Recovery continues! Weight-baring activity begins at the end of this week. I’ll be able (finally!) to start working on my hands again. No hand-stands right away of course, but strength building beginning on my hands and knees, planks, and eventually, push-ups. I have full mobility back, which is quite delightful, and am focused now on major strength-building. The therapists have informed me that for the rest of my life (not just dancing career) I’ll have to maintain some kind of upper-body strengthening regime. So serious! The 22-year-old in me still has to struggle to listen closely to such instructions…especially since every time they massage the muscles that run from the shoulder-blade through the armpit I get uncontrollable giggling fits…surgery didn’t change my tickleshness!
BodyTalk and Franklin Method exploration continue as well.
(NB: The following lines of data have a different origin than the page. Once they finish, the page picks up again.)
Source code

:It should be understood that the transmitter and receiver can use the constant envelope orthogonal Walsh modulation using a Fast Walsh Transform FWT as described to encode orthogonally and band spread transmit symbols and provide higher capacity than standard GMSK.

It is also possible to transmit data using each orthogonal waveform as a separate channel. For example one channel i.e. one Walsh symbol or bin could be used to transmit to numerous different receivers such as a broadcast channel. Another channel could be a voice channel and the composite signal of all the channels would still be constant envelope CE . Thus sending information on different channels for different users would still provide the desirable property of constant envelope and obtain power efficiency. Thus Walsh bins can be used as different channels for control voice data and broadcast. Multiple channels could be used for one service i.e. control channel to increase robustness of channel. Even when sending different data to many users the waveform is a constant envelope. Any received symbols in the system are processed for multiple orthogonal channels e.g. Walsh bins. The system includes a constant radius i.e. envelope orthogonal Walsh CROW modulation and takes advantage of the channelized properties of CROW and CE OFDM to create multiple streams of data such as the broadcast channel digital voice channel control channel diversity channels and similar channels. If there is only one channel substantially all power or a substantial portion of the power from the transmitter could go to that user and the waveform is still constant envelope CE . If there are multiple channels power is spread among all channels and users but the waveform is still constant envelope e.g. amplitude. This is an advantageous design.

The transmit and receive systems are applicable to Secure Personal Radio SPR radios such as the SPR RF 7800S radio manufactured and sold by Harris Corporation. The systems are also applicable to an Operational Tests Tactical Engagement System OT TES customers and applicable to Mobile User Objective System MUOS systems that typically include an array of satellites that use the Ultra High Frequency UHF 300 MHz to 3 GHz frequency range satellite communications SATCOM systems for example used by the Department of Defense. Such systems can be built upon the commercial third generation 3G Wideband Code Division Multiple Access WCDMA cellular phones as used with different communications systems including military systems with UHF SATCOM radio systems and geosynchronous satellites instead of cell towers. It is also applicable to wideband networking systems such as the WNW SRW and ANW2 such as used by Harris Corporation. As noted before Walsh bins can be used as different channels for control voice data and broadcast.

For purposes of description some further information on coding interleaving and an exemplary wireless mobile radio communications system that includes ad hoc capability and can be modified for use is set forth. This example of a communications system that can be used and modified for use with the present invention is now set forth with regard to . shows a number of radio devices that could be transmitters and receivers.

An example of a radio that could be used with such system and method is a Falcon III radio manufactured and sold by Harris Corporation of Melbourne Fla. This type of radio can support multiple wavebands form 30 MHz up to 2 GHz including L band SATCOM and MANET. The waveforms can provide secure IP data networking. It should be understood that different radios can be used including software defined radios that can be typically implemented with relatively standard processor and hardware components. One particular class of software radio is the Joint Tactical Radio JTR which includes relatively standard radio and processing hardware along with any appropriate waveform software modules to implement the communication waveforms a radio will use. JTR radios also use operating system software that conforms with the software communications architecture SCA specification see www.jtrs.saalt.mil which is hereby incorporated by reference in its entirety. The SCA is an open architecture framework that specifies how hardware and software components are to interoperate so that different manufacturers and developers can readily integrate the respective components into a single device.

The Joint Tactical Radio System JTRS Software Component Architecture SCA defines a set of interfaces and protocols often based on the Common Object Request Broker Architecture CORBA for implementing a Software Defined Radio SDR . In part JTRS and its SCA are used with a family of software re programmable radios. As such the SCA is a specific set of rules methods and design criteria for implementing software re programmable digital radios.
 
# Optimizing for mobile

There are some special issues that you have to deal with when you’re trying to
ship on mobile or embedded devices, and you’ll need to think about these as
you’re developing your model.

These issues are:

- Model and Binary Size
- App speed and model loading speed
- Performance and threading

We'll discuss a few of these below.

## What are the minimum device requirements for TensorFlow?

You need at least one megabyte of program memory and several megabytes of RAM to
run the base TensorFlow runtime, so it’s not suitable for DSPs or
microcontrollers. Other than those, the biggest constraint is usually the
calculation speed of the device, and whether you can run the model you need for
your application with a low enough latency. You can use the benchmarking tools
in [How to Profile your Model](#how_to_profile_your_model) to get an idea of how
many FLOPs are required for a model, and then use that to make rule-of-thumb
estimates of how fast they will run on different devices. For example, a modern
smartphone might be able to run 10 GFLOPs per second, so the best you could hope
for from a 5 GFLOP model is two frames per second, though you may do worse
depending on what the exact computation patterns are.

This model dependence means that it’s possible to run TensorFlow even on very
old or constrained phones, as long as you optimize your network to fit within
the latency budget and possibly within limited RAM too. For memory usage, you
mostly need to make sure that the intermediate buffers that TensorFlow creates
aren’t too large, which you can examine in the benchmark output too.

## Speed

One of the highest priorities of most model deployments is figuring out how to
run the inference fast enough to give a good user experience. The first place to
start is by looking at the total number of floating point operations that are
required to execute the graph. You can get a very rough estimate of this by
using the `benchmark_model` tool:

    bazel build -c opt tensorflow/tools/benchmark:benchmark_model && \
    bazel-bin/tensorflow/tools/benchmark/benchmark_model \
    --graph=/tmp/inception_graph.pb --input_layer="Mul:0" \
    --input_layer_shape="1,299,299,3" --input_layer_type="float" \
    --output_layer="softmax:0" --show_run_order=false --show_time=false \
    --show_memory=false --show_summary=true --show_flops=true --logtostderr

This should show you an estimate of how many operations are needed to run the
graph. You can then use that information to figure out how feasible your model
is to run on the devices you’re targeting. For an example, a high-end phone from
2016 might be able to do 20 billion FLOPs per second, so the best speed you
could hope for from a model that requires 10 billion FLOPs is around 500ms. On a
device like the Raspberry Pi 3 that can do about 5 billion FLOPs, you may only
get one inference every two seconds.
I had an interesting experience in a ballet class last week. I’ve been instructed only to take barre and maybe gentle exercises in center…no wild arm motions allowed. I was on the subway to class, super excited and pumped to be dancing. As my stop got nearer, I started to feel my heart rate increase a bit. Anxiety began to make my hands clammy. My whole body felt out of sorts and by the time I walked into the studio I had an overwhelming sense of nausea. Uncertain why my whole body was spazzing out, I did my best to muddle through barre, thank the teacher, and practically run back to the subway, shaken and exhausted.
As I rode the subway home (you find you have a lot of time to think in transit) I realized something. Before surgery, I had extremely firm ideas about how my body worked, how I felt about how it worked, and what dance was to me. Now…everything has changed. During my time away from the studio I have learned more than I could have possibly imagined about how my body actually functions. I’ve shaken old habits, I’ve pondered my attachments, I’ve disrupted not only the physical patterns that were once rock solid in my system, but also dissolved the emotional tapestry etched there by time and memory. And once all of that is gone…what’s left? I felt like a snake shedding skins, but without knowing what would be underneath. The question left my entire being floundering at the ballet barre.
When I finally arrived back at my apartment, I knelt on the dark wood floor of my cozy room and cried. ’Too much, too much!’ My heart and body cried. I guess before we move on, we have to grieve a bit for all that we are letting go. I know I just have to keep getting back into the studio, no matter how much my nervous system freaks out, it will eventually develop new, exciting, fresh and beautiful patterns. I am just starting to glimpse all that I have to look forward to.